Rasa 1.10 dietclassifier cpu and speed issues

Hi everyone, we recently migrated from rasa 1.6 to rasa 1.10.12. We are experiencing cpu issues (requiring more than 4 cores) and training speed issues (over ~30 minutes to train). In many cases the training just hangs as well. Our 1.6 pipeline never had cpu issues and finished training our model in under 10 minutes. Could this be an issue with the diet classifier? We are doing all our training on a CPU and don’t have access to a GPU. I attached both or 1.6 pipeline and our 1.10 pipeline below. We also have a fairly large amount of training data with about ~4,000 unique intent examples and 384 stories.

Rasa 1.6 pipeline

language: "en"

pipeline:
- name: "SpacyNLP"
  model: "en_core_web_md"
  case_sensitive: false
- name: "WhitespaceTokenizer"
  case_sensitive: false
- name: "RegexFeaturizer"
- name: "CRFEntityExtractor"
- name: "EntitySynonymMapper"
- name: "CountVectorsFeaturizer"
- name: "CountVectorsFeaturizer"
  analyzer: "char_wb"
  min_ngram: 1 
  max_ngram: 4
- name: "EmbeddingIntentClassifier"
  
policies:
  - name: "FormPolicy"
  - name: "KerasPolicy"
    epochs: 150
    featurizer:
      - name: MaxHistoryTrackerFeaturizer
        max_history: 4
        state_featurizer:
          - name: BinarySingleStateFeaturizer
  - name: "MemoizationPolicy"
    max_history: 4
  - name: "FallbackPolicy"
    nlu_threshold: 0.3
    core_threshold: 0.4
    ambiguity_threshold: 0.01
    fallback_action_name: 'action_custom_fallback'

Rasa 1.10.12 pipeline

language: "en"

pipeline:
  - name: WhitespaceTokenizer
  - name: RegexFeaturizer
  - name: LexicalSyntacticFeaturizer
  - name: CountVectorsFeaturizer
  - name: CountVectorsFeaturizer
    analyzer: "char_wb"
    min_ngram: 1
    max_ngram: 4
  - name: DIETClassifier
    hidden_layers_sizes:
      text: [256, 128]
    number_of_transformer_layers: 0
    weight_sparsity: 0
    intent_classification: True
    entity_recognition: False
    use_masked_language_model: False
    BILOU_flag: False
  - name: EntitySynonymMapper
  - name: ResponseSelector
    epochs: 100



policies:
  - name: "FormPolicy"
  - name: "KerasPolicy"
    epochs: 150
    featurizer:
      - name: MaxHistoryTrackerFeaturizer
        max_history: 4
        state_featurizer:
          - name: BinarySingleStateFeaturizer
  - name: "MemoizationPolicy"
    max_history: 4
  - name: "FallbackPolicy"
    nlu_threshold: 0.3
    core_threshold: 0.4
    ambiguity_threshold: 0.01
    fallback_action_name: 'action_custom_fallback'

Thank you for your help!

@amittallapragada Thanks for raising your concern. I don’t have a good explanation for this. We have seen a slight increase in training time, but from 10 to 30 minutes is unlikely. I have a couple of observations and questions.

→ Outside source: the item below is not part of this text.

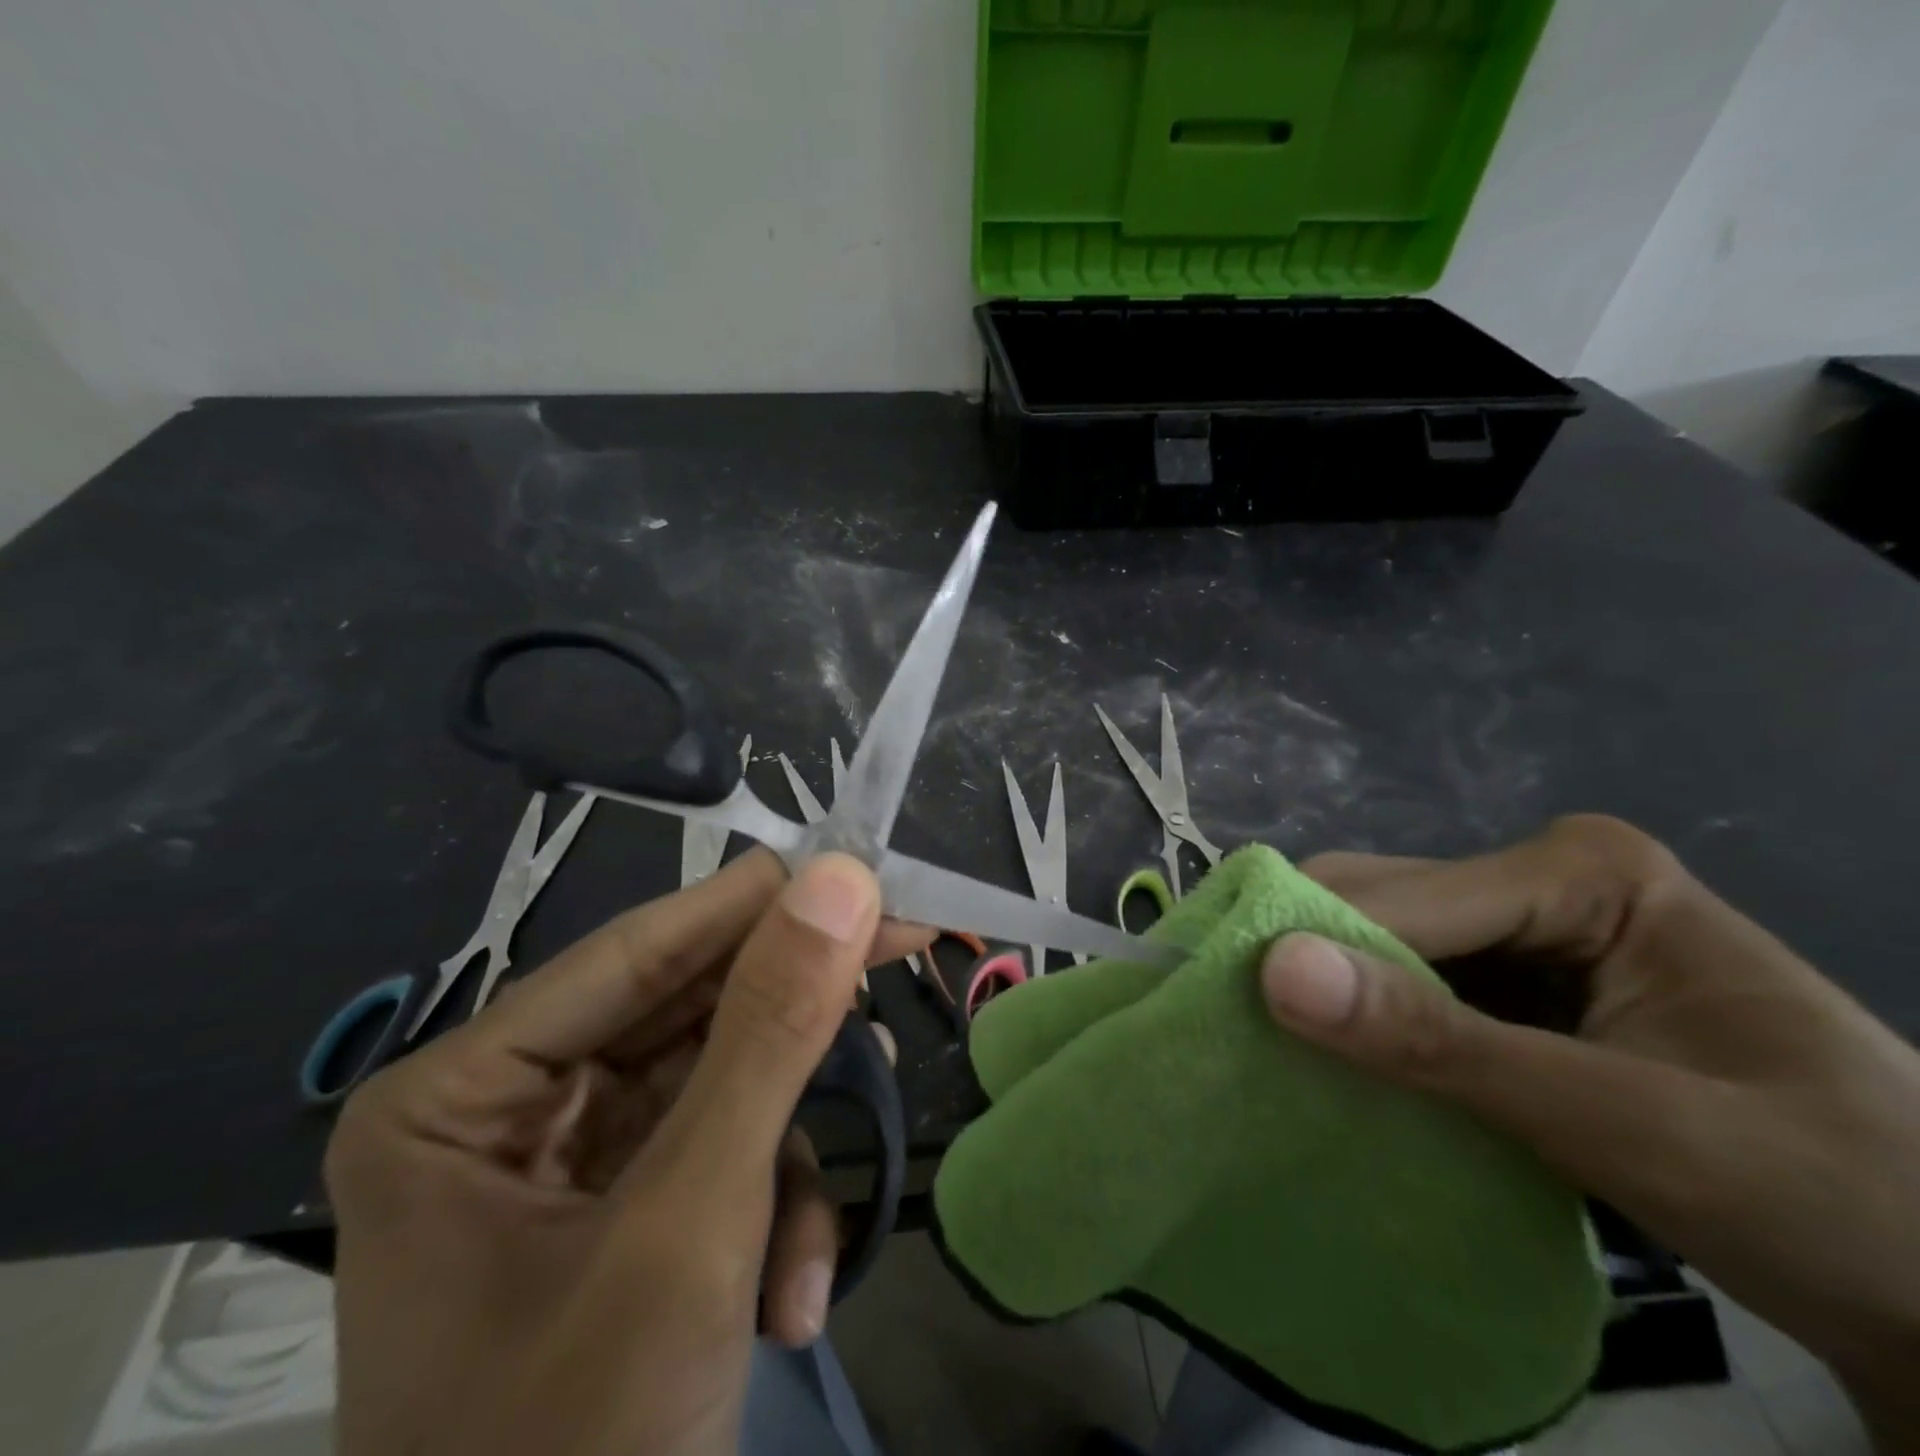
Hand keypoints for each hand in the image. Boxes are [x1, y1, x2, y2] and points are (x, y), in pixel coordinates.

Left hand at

I guess you saw on the training output that the DIETClassifier was causing this increase in training time? Did the training time for the other components stay the same?

What about the model performance itself? Does the 1.10 model perform as good as the model from Rasa 1.6?

In many cases the training just hangs as well.

What exactly do you mean?

In your Rasa 1.6 pipeline you were using a CRFEntityExtractor. You don’t use any entity extractor component anymore in the Rasa 1.10 pipeline. Is that on purpose? You could either just add the component again or use the entity extraction functionality of the DIETClassifier.

Your Rasa 1.10 pipeline contains the featurizer LexicalSyntacticFeaturizer. This might create a lot of features that do not add any benefit. Can you please try to remove this component and train again? However, if you want to use the entity extraction functionality of DIETClassifier, it might be a good idea to keep this component.

If you are not using any entity extractor in your pipeline in Rasa 1.10, there is no need to keep the EntitySynonymMapper.

Do you have training data for the ResponseSelector? If not, you can also remove this component in the Rasa 1.10 pipeline.